[DATA FOR PROCESSING]
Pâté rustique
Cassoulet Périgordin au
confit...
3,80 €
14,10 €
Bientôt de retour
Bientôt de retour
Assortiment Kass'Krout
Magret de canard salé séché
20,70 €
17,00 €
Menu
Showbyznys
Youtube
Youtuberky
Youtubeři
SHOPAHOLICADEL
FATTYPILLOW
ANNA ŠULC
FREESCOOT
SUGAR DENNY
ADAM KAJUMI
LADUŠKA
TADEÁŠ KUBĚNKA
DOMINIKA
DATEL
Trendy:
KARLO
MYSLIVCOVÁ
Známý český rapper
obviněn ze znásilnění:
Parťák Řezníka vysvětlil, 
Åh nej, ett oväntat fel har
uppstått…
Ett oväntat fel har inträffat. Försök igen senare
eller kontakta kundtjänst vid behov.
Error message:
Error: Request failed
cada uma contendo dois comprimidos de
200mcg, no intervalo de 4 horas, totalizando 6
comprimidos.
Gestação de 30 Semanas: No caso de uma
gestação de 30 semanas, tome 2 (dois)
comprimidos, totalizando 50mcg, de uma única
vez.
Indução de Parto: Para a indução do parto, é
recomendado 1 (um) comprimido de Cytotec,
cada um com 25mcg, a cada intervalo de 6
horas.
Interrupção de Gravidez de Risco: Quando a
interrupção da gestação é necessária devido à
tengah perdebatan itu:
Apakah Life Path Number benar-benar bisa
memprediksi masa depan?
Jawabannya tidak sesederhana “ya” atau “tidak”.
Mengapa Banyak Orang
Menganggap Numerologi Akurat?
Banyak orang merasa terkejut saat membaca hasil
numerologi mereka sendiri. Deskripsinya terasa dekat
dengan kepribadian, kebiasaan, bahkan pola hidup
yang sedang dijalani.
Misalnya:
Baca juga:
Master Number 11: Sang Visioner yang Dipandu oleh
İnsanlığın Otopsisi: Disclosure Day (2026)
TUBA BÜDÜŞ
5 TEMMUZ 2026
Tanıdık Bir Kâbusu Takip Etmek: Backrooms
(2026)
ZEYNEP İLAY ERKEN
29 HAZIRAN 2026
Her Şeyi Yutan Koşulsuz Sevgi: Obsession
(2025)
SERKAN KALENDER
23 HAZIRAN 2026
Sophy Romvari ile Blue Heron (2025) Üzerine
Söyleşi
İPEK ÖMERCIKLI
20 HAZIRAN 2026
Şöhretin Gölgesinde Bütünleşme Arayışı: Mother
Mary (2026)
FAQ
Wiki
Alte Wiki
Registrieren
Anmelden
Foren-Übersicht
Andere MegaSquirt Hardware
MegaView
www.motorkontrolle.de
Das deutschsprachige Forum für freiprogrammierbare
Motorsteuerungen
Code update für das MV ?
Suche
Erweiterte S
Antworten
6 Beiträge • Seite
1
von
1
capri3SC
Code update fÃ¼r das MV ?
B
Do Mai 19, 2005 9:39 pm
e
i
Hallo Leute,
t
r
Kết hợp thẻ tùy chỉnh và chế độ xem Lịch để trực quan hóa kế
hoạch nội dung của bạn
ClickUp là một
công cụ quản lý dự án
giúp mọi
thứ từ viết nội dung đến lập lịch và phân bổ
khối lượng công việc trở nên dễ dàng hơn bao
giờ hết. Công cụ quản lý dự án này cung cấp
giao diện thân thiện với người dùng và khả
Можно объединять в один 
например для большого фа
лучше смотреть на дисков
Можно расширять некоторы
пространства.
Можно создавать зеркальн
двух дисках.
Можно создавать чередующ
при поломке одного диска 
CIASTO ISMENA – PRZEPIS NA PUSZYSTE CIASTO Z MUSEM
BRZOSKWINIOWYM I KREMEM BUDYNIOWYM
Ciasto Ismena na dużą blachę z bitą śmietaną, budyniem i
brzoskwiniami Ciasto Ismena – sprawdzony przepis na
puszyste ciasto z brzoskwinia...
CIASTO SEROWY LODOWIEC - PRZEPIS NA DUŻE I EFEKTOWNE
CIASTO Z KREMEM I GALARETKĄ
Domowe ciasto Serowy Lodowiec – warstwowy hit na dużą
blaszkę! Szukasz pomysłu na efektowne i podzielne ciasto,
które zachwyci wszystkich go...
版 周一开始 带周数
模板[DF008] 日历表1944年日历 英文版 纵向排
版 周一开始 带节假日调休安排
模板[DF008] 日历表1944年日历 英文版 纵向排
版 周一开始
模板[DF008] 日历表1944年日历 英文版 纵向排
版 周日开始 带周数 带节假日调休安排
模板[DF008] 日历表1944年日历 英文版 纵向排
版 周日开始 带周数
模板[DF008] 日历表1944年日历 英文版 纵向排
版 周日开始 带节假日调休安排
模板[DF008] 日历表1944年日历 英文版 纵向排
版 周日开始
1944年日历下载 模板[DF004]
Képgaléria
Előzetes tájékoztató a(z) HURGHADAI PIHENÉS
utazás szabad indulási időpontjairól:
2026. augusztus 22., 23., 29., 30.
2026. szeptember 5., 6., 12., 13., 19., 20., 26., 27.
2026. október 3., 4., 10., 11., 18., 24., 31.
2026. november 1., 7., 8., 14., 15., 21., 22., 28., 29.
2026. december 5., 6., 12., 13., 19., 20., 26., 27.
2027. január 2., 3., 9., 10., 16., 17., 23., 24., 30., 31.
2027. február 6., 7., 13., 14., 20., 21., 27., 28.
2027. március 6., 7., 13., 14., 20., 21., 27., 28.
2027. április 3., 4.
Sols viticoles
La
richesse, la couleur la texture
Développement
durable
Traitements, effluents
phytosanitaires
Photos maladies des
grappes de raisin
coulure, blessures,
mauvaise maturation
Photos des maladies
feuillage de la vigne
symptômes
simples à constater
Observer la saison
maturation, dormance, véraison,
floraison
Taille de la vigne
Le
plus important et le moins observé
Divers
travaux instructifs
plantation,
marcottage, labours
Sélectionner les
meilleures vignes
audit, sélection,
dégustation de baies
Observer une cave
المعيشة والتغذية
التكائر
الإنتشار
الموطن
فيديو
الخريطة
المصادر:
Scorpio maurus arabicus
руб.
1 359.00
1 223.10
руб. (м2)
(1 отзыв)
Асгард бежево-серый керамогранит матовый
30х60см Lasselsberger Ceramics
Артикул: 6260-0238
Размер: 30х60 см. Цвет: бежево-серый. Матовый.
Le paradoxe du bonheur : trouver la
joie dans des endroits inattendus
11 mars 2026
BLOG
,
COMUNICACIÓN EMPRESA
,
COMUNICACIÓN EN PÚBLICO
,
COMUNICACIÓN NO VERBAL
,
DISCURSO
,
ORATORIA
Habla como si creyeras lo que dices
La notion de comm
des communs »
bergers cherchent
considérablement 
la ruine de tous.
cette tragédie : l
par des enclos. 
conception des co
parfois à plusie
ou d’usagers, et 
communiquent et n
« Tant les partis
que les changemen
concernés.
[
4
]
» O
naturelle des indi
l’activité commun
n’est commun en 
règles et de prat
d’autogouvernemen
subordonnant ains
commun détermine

[ACTIVITY]
Report each line above containing the string "horas".

[SOLVED EXERCISE]
200mcg, no intervalo de 4 horas, totalizando 6
horas.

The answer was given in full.